We got on the JavaScript-rendering train at CodePen, migrating our Rails and jQuery powered website to a React rendered one. We gained the ability to ship interactive features faster, but we lost the performance and accessibility of server-side rendering. If we screw up and bork the React rendering on the CodePen homepage, you'll get a Black Screen of Death. It's not great, but it was the trade-off you made to make a decent web application in 2017.
Frameworks like Next.js tried to fix this problem by using server-side rendering of React. Speaking from experience, marrying the two versions of your React code is not an easy task. You also still need to ship an entire framework's worth of JS to add some interactivity to the page. In some (highly complex, highly interactive) sites this trade-off makes sense. In others: not so much.
Front end developers tried to do the client-side JavaScript framework thing, they tried the both-sides JavaScript framework thing, and now they're back to server-rendered HTML with JavaScript on top. An ungenerous take would be to call this an idiotic circle where we've ended up back in the beginning, but that's not what's actually happened. And that's why people are talking about "island's architecture" now.

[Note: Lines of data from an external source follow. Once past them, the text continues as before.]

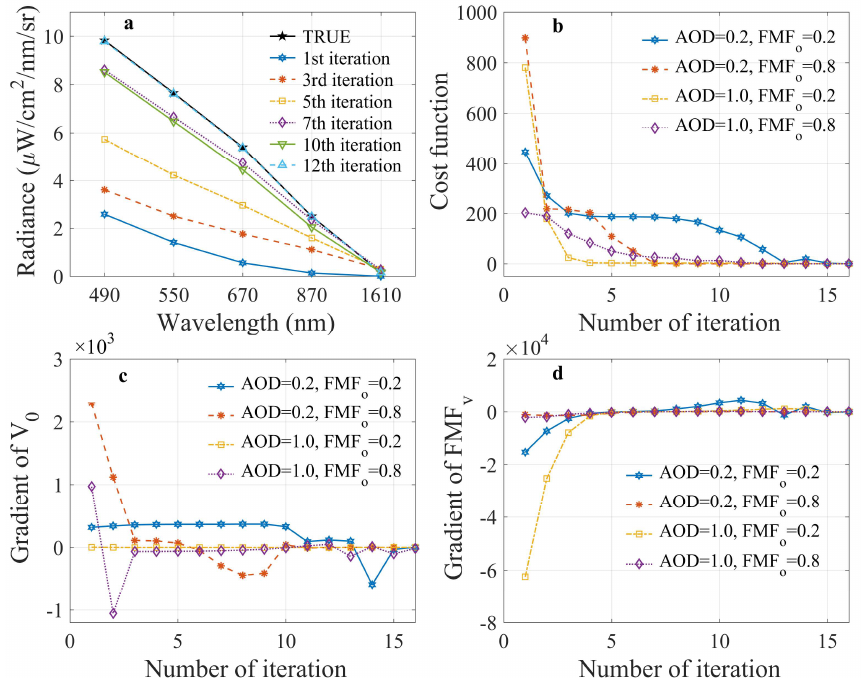
Figure 5. Illustration of the iterative process. ( a ) plots the simulated radiances of the five wavelengths at each iteration and the true radiances under the condition of AOD = 1.0 and FMF o = 0.8 at 550 nm. ( b ) plots the cost function as a function of the number of iterations under four di ff erent conditions. ( c ) and ( d ) are the gradient vectors of V 0 and FMF v ,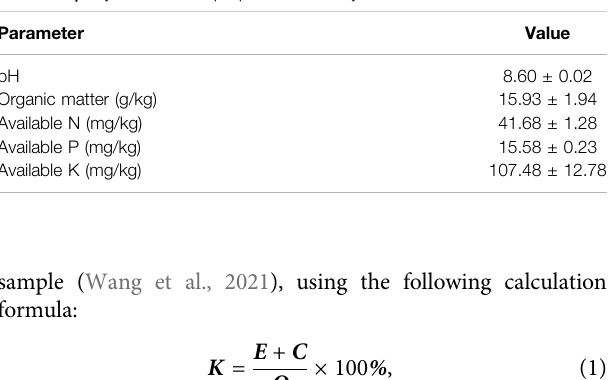
TABLE 2 | Physicochemical properties of the fl y ash.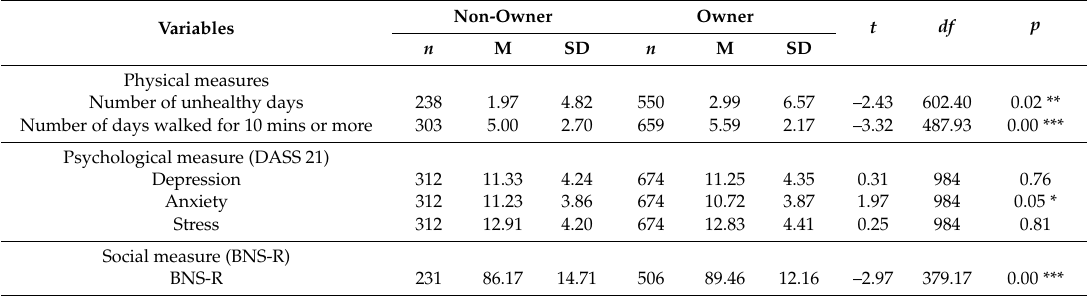
Table 2. Descriptive statistics and independent t -test results on the physical and psychosocial measures by ownership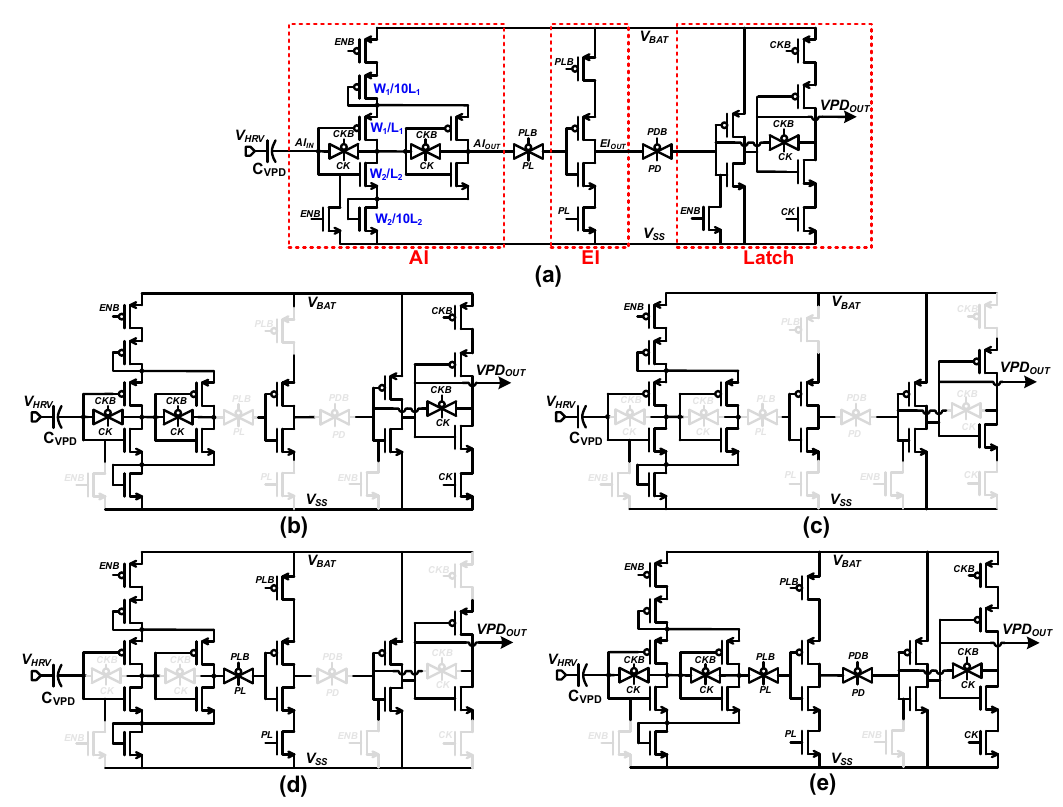
Figure 8. Proposed voltage peak detector (VPD): ( a ) Circuit, ( b ) Reset phase, ( c ) Amplification phase,. ( d ) Evaluation phase, and ( e ) Latch update phase.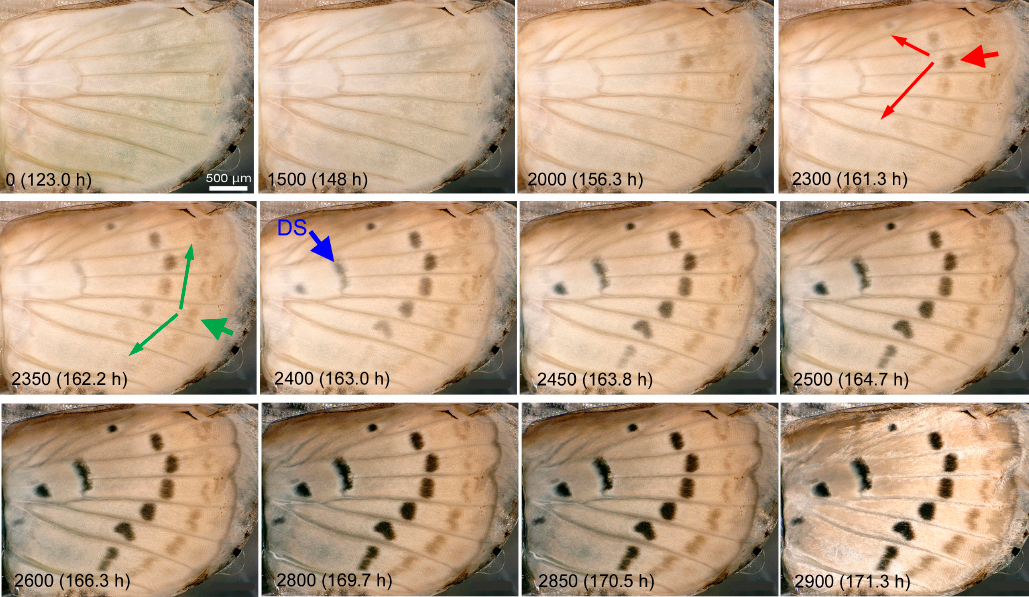
Figure 10. Coloration sequence of the pupal forewing. Images were recorded every 1 min; the image number and postpupation time are shown in each panel. The earliest emerging spot is clearly seen in IN2300 (indicated by a thick red arrow), although it can be seen as early as IN0. This is one of the spots in the third spot array. Gradients of the third spot array are indicated by thin red arrows in the same panel. In the second spot array, a spot in a different compartment emerges first that is indicated by a thick green arrow in IN2350. In the same panel, gradients of the second spot array are indicated by thin green arrows. The discal spot (DS), indicated by a blue arrow in IN2400, emerges later than other spots. See also Video S6.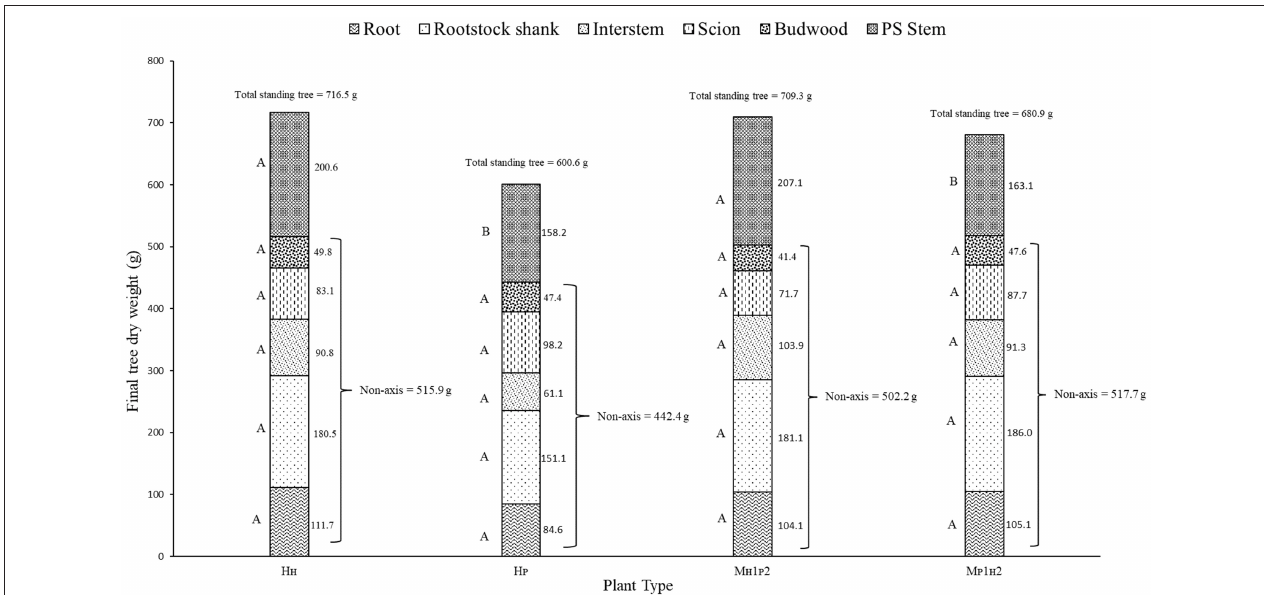
FIGURE 7 | Total standing tree dry weight of ‘PremP009’ and ‘Hosui’ homogenous (H P and H H ) and the two combinations of M plant type (M H1P2 and M P1H2 ). Letters on the left side of the histograms indicate the mean separation between each part of the plant. P < 0.05.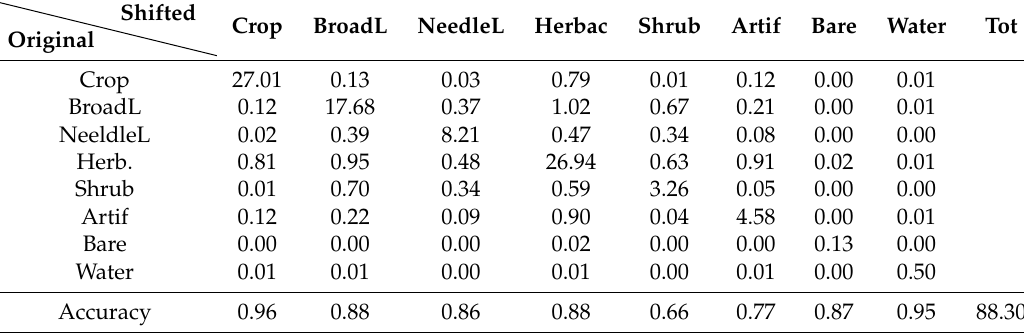
Table 4. Example of confusion matrix for a 1.5 pixel shift along the vertical Y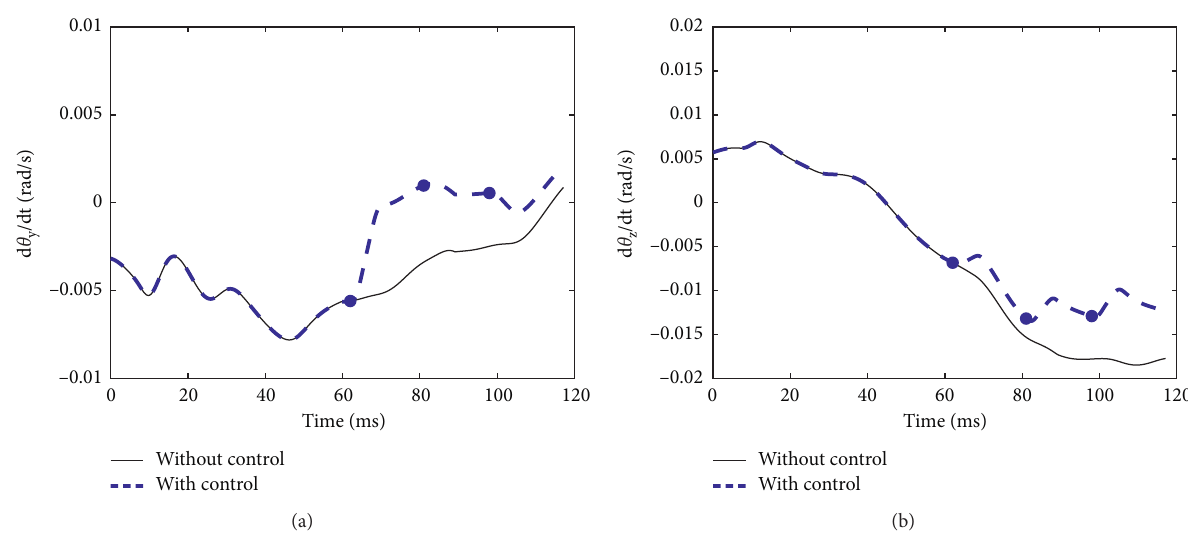
Figure 7: Simulated results of the elevation part in launching process for the 2nd rocket under Condition 1: (a) the yawing angular velocity and (b) the pitching angular velocity. The blue dots indicate the action of the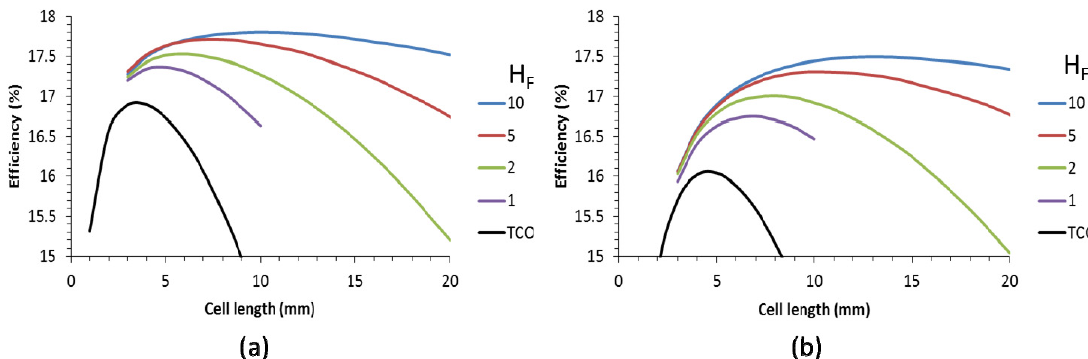
Figure 6. Efficiency of solar panels as function of the individual cell length for TCO ‐ plus ‐ grid front contact with different finger heights (H F , in μ m) for a scribe width of 150 μ m ( a ) and 350 μ m ( b ). The cell was based on a Voc of 0.7 V and the finger width is 20 μ m. The TCO in the legend refers to calculations with a cell with a TCO of 10 Ω /sq.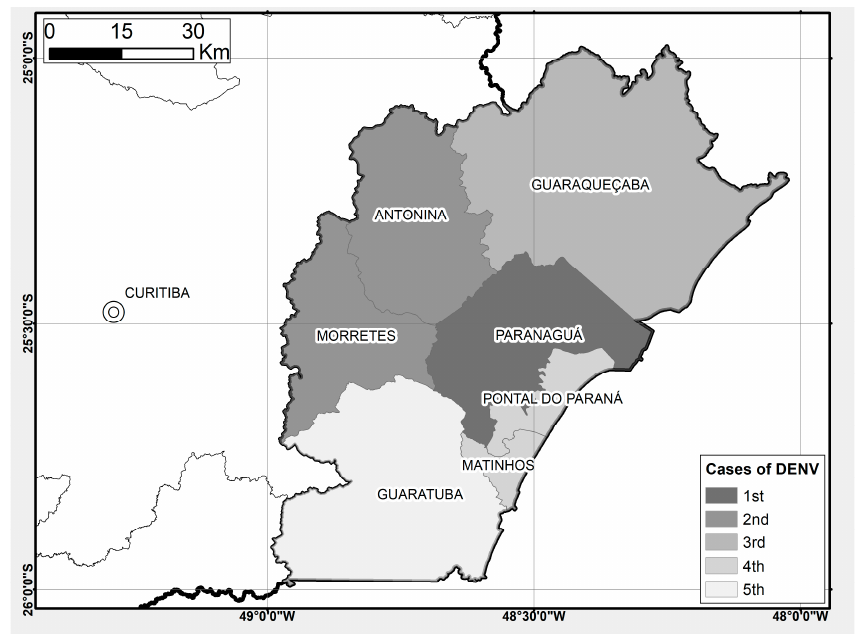
Figure 4. Detection timeline of DENV cases on the coast of the state of Paraná, Brazil.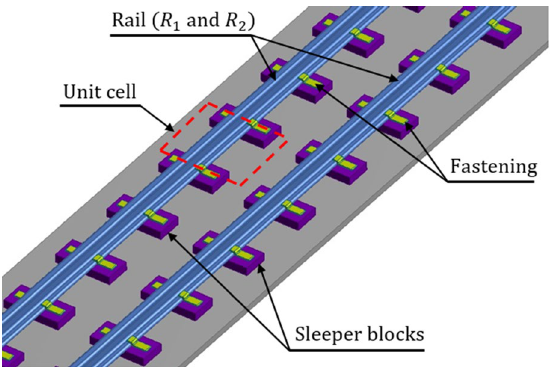
Figure 1. Layout of a ballastless railway track fixed on sleeper blocks using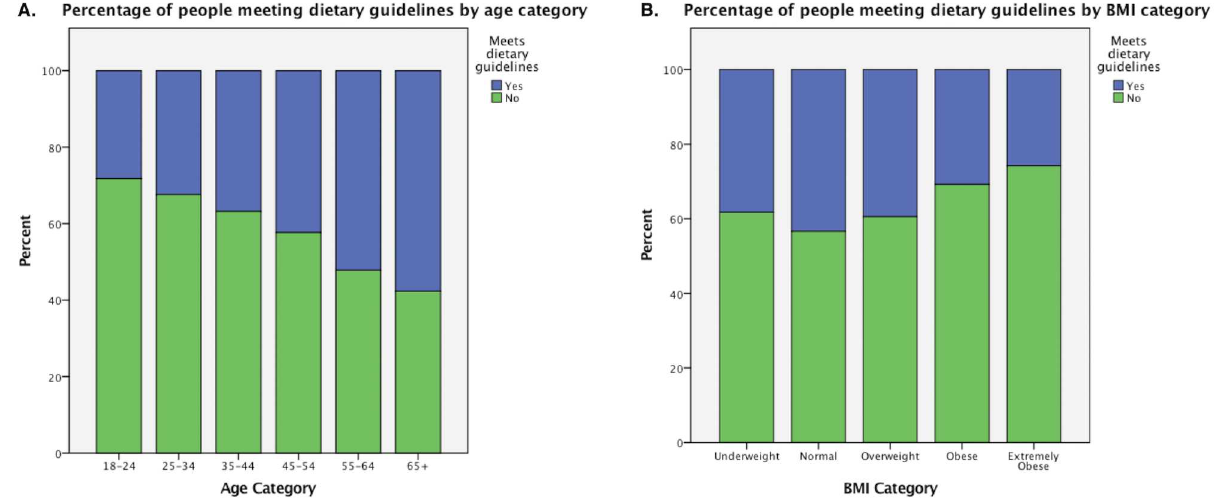
Fig 5. Percentage of people meeting dietary recommendations by age and BMI category.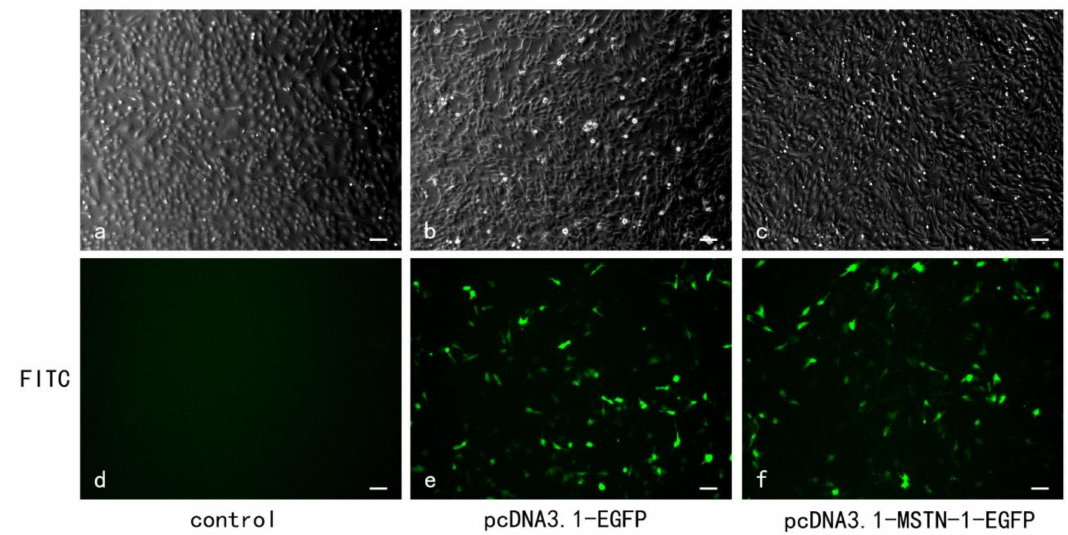
Figure 5. The Images of muscle cells after transfection at 24 h; bar = 100 µ m. Transfection e ffi ciency of muscle cells isolated from skeletal muscle of Japanese flounder and cultured with Dulbecco’s Modified Eagle Medium (DMEM) supplemented with 10% fetal bovine serum (FBS) at 23 ◦ C for 24 h. Cells were treated with PBS ( a , d ) and transfected with pcDNA3.1-EGFP plasmid ( b , e ) and pcDNA3.1-MSTN-1-EGFP plasmid ( c , f ). Fluorescence image showed a certain number of EGFP-expressed cells of pcDNA3.1-EGFP group (28.99% ± 2.04%) ( e ) and pcDNA3.1-MSTN-1-EGFP group (28.62% ± 1.50%) in the fluorescein isothiocyanate (FITC) channel ( f ).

This is not like building websites in 2011. Modern frameworks have picked up the authoring features made popular by SPA frameworks and figured out how to include them in a system that still ends up serving HTML. So you can get a great developer experience while still building fast, accessible websites. Personally, I'm a fan.
As someone who builds a full-on web application, I'm interested to see how and if people use islands archicture frameworks to build their "intense" interactive applications. It seems like a no-brainer for blogs, documentation and other "content sites". But what happens if you have 120 "islands" on your page? And all those islands need to know about eachother's state? It may not be time to throw your SPA framework in the bin yet.